Fourth, besides a total score, four subscales were included to index history of abuse: emotional neglect, emotional abuse, physical abuse, and sexual abuse/harassment. All subscales were hypothesized to correlate with global and subfield hippocampal volume. Although only one subscale (emotional neglect) was significantly associated, the authors concluded that ‘traumatization’ had a detrimental effect on hippocampal volume. This is an unbalanced and overgeneralized representation of the findings. Moreover, the results in the current paper are inconsistent with previous analyses on (parts of) the same data that showed an absence of significant association between the left and right CA1 region and emotional neglect but correlations with other subscales of this trauma scale (e.g. sexual abuse, physical neglect) and with other subregions of the hippocampus (e.g. left CA2-3, left CA4-DG) (e.g. Chalavi et al., Reference Chalavi, Vissia, Giesen, Nijenhuis, Draijer, Barker and Reinders2015a, Reference Chalavi, Vissia, Giesen, Nijenhuis, Draijer, Cole and Reinders2015b). In sum, a clear conclusion on the association between trauma history and hippocampal (sub)region volume based on these data seems unwarranted.

Finally, the quest to find a biomarker in the form of structural brain damage is incompatible with the mere nature of dissociative amnesia. The DSM-5 emphasizes that dissociative amnesia differs from permanent amnesia that occurs due to neurobiological damage or toxicity preventing memory storage or retrieval. The critical difference is that dissociative amnesia is always potentially reversible because the memory has been successfully stored (p. 298). It is precisely for this reason that neuroimaging techniques have been used to exclude structural brain damage in the diagnosis of dissociative amnesia (e.g. Brand et al., Reference Brand, Eggers, Reinhold, Fujiwara, Kessler, Heiss and Markowitsch2009). The reversible nature of dissociative amnesia is even more evident in patients with DID. Patients with DID report state-dependent changes in conscious access to neutral and trauma-related experiences in different identity states which may fluctuate rapidly in time. This reported controlled reversible state-dependency of dissociative amnesia seems incompatible with a claim of structural brain damage as a biomarker in DID.

In sum, the conclusion that ‘the volume of CA1 can serve as a biomarker for dissociative amnesia’ (p. 5) is overstated and unjustified.

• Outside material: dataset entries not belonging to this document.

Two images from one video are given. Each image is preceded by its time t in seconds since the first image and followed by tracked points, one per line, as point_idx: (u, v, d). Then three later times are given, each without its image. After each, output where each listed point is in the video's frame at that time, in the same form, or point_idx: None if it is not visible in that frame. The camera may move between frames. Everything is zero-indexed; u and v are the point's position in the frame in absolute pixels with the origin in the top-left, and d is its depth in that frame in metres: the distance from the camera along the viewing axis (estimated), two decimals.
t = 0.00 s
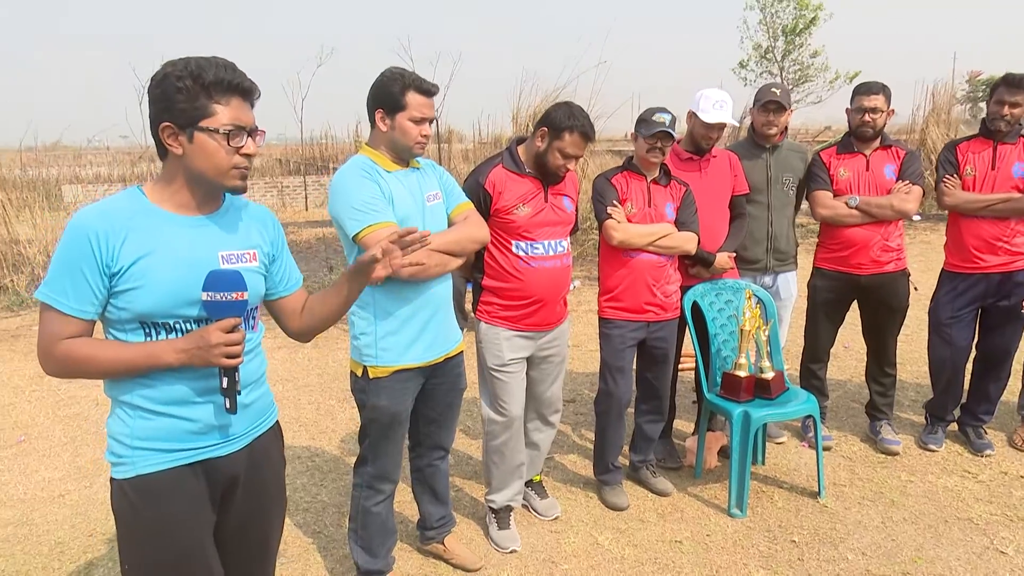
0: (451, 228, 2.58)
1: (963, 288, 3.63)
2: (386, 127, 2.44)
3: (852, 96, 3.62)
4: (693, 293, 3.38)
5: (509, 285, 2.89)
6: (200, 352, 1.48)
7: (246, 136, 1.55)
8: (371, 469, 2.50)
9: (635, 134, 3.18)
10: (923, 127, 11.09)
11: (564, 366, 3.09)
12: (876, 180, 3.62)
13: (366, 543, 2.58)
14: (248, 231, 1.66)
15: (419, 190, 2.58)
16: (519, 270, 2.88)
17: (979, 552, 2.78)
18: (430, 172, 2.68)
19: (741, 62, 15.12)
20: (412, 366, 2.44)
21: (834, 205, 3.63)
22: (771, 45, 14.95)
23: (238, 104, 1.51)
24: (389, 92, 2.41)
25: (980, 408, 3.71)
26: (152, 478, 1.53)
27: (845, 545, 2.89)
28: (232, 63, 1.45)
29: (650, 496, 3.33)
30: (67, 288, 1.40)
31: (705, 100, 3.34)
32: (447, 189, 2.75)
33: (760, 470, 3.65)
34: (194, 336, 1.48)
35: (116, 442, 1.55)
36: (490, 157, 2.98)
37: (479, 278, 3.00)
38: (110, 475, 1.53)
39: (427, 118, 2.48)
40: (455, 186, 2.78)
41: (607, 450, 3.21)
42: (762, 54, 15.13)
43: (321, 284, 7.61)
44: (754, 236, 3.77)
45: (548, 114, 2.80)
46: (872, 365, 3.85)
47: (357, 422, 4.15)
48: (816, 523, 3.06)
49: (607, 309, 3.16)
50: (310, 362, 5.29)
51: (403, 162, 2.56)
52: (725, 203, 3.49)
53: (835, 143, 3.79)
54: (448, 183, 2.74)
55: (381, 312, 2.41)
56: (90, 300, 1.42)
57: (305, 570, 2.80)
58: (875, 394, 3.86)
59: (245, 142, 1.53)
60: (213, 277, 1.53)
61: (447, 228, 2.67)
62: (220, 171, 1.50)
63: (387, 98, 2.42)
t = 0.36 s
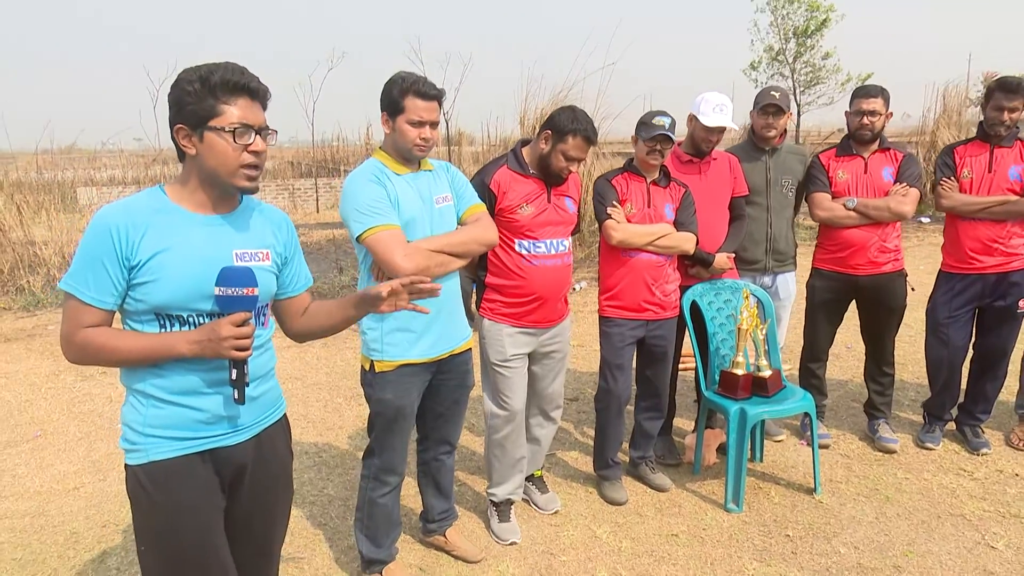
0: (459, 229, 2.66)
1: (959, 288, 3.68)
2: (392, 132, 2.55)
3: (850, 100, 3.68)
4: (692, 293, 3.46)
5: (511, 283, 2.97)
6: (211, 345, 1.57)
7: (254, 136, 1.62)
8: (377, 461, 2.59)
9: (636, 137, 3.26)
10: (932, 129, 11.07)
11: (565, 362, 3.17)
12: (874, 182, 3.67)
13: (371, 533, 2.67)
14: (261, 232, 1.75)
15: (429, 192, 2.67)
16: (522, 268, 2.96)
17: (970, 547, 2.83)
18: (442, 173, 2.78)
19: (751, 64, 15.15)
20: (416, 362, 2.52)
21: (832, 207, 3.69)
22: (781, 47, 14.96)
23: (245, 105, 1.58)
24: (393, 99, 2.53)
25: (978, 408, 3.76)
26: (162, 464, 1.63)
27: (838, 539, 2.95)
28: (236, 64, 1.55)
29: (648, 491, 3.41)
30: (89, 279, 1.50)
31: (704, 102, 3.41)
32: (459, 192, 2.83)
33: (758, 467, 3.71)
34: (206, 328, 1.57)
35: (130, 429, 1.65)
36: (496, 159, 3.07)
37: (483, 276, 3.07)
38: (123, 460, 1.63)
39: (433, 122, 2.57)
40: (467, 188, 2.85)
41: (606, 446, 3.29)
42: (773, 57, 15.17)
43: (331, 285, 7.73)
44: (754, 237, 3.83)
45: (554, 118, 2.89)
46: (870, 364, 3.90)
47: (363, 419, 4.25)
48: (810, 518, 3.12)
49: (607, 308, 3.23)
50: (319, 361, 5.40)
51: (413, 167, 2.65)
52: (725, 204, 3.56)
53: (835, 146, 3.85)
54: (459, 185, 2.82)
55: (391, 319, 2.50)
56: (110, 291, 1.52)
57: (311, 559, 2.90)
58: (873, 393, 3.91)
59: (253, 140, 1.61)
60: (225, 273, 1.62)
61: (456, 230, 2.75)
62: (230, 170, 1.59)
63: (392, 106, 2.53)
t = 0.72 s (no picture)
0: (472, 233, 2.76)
1: (958, 289, 3.73)
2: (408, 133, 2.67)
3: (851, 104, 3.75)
4: (693, 292, 3.55)
5: (515, 279, 3.06)
6: (234, 338, 1.69)
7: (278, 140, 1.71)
8: (387, 449, 2.69)
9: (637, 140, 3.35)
10: (946, 131, 11.04)
11: (569, 357, 3.26)
12: (873, 184, 3.74)
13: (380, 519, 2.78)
14: (283, 233, 1.87)
15: (445, 194, 2.77)
16: (526, 265, 3.06)
17: (962, 541, 2.90)
18: (460, 177, 2.87)
19: (765, 66, 15.15)
20: (425, 355, 2.62)
21: (832, 208, 3.77)
22: (796, 50, 14.95)
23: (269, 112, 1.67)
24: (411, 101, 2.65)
25: (977, 407, 3.81)
26: (180, 449, 1.73)
27: (834, 532, 3.02)
28: (262, 71, 1.66)
29: (649, 485, 3.49)
30: (120, 271, 1.62)
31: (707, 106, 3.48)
32: (477, 195, 2.91)
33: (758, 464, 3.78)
34: (229, 323, 1.69)
35: (152, 414, 1.76)
36: (501, 161, 3.18)
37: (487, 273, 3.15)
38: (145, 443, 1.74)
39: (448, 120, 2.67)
40: (485, 191, 2.94)
41: (608, 441, 3.38)
42: (788, 59, 15.15)
43: (344, 285, 7.88)
44: (755, 238, 3.91)
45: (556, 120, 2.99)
46: (870, 364, 3.96)
47: (374, 414, 4.36)
48: (807, 512, 3.20)
49: (610, 306, 3.33)
50: (332, 358, 5.54)
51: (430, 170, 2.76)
52: (726, 205, 3.64)
53: (836, 149, 3.92)
54: (478, 188, 2.91)
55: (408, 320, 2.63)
56: (139, 283, 1.64)
57: (321, 546, 3.01)
58: (873, 392, 3.97)
59: (275, 143, 1.70)
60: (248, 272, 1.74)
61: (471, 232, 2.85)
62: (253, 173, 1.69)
63: (411, 105, 2.65)
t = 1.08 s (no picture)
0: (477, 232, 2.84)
1: (949, 285, 3.81)
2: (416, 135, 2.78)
3: (844, 105, 3.84)
4: (688, 289, 3.64)
5: (514, 274, 3.16)
6: (253, 340, 1.77)
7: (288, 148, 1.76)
8: (393, 440, 2.79)
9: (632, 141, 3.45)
10: (950, 131, 11.08)
11: (567, 350, 3.35)
12: (866, 183, 3.82)
13: (384, 507, 2.87)
14: (297, 234, 1.92)
15: (451, 194, 2.87)
16: (525, 260, 3.15)
17: (949, 530, 2.99)
18: (468, 176, 2.97)
19: (770, 67, 15.20)
20: (428, 348, 2.72)
21: (825, 207, 3.84)
22: (801, 50, 15.00)
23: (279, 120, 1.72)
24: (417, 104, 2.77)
25: (968, 402, 3.88)
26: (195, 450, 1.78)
27: (824, 522, 3.10)
28: (271, 80, 1.69)
29: (645, 477, 3.58)
30: (136, 274, 1.68)
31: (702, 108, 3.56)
32: (485, 195, 3.00)
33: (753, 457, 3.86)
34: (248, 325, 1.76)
35: (165, 417, 1.80)
36: (499, 161, 3.30)
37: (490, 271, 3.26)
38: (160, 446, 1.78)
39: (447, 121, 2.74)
40: (494, 192, 3.02)
41: (605, 434, 3.47)
42: (793, 59, 15.22)
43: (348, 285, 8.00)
44: (750, 236, 3.99)
45: (548, 118, 3.09)
46: (864, 359, 4.04)
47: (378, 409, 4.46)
48: (799, 503, 3.28)
49: (606, 303, 3.41)
50: (337, 356, 5.64)
51: (439, 170, 2.87)
52: (721, 203, 3.72)
53: (829, 149, 4.00)
54: (485, 188, 2.99)
55: (414, 314, 2.72)
56: (154, 286, 1.70)
57: (326, 535, 3.11)
58: (867, 387, 4.04)
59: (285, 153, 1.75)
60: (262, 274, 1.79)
61: (478, 230, 2.94)
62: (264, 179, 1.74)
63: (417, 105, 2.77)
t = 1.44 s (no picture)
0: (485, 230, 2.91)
1: (951, 284, 3.84)
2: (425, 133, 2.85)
3: (845, 106, 3.88)
4: (691, 287, 3.69)
5: (518, 271, 3.22)
6: (283, 345, 1.77)
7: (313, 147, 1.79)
8: (402, 435, 2.85)
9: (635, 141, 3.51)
10: (957, 131, 11.07)
11: (570, 345, 3.42)
12: (867, 183, 3.86)
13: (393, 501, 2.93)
14: (317, 237, 1.94)
15: (460, 194, 2.94)
16: (528, 258, 3.22)
17: (948, 525, 3.03)
18: (476, 176, 3.03)
19: (778, 67, 15.21)
20: (435, 345, 2.78)
21: (827, 207, 3.89)
22: (809, 50, 15.01)
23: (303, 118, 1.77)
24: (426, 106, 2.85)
25: (969, 399, 3.91)
26: (216, 456, 1.77)
27: (824, 517, 3.15)
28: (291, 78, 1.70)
29: (648, 473, 3.63)
30: (160, 284, 1.65)
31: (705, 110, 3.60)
32: (493, 196, 3.06)
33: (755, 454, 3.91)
34: (278, 331, 1.76)
35: (182, 421, 1.79)
36: (503, 162, 3.37)
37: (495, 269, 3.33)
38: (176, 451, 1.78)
39: (456, 121, 2.81)
40: (502, 192, 3.08)
41: (609, 430, 3.52)
42: (801, 59, 15.23)
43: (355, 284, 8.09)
44: (751, 235, 4.04)
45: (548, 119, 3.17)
46: (866, 357, 4.08)
47: (386, 406, 4.53)
48: (800, 498, 3.33)
49: (610, 301, 3.47)
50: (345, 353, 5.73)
51: (448, 170, 2.93)
52: (723, 203, 3.77)
53: (831, 149, 4.05)
54: (494, 188, 3.05)
55: (423, 312, 2.79)
56: (178, 296, 1.68)
57: (335, 527, 3.18)
58: (869, 384, 4.08)
59: (310, 151, 1.78)
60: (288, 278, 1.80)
61: (485, 229, 3.00)
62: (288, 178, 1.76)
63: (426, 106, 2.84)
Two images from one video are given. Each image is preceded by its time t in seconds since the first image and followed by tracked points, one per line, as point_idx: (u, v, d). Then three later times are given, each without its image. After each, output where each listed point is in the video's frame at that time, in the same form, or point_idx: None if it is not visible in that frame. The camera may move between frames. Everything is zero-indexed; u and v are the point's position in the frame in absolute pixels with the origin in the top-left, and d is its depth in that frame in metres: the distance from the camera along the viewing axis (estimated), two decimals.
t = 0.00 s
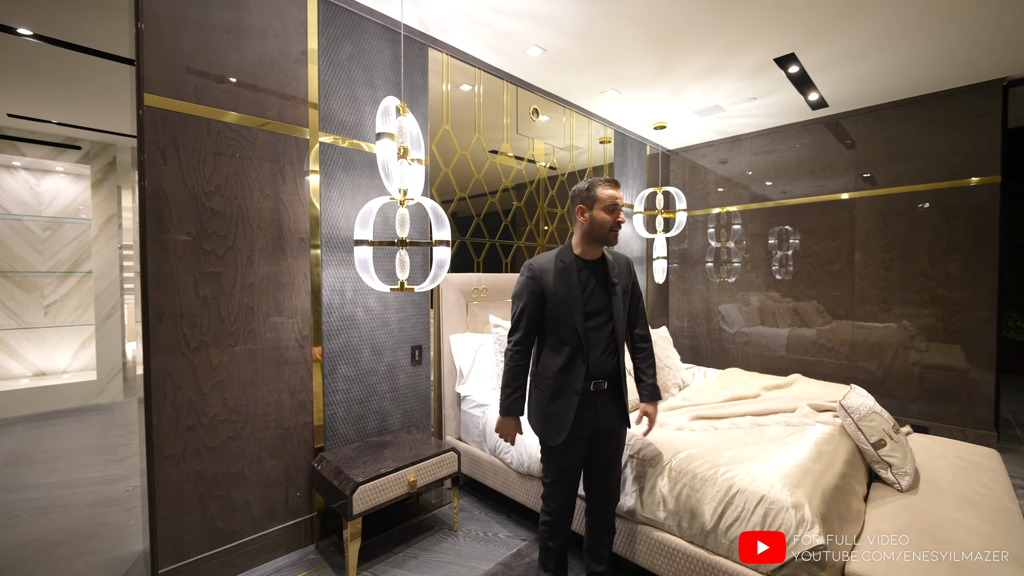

Not only has it been argued recently that the conclusion of most published studies seeking biomarkers for behavioral traits might be wrong (Marek et al., Reference Marek, Tervo-Clemmens, Calabro, Montez, Kay, Hatoum and Dosenbach2022), we also question the need for assuming the existence of a special mechanism like dissociation that is supposed to banish traumatic memories from conscious awareness. Alternative explanations for self-reported dissociative amnesia have recently been forwarded. One such explanation suggests that reports of dissociative amnesia may result from dysfunctional beliefs fueled by avoidance of the realization of negative events from the past. Examples include beliefs like ‘I would lose control of my life if I allowed myself to remember painful things that happened to me’. An index of these dysfunctional beliefs showed strong associations with reported dissociative symptoms (Huntjens et al., Reference Huntjens, Dorahy, Read, Middleton and van Minnen2022). Conceptualizing reports of dissociative amnesia as the result of dysfunctional beliefs about the self and one's memory functioning may be a way forward out of the controversy surrounding this disorder.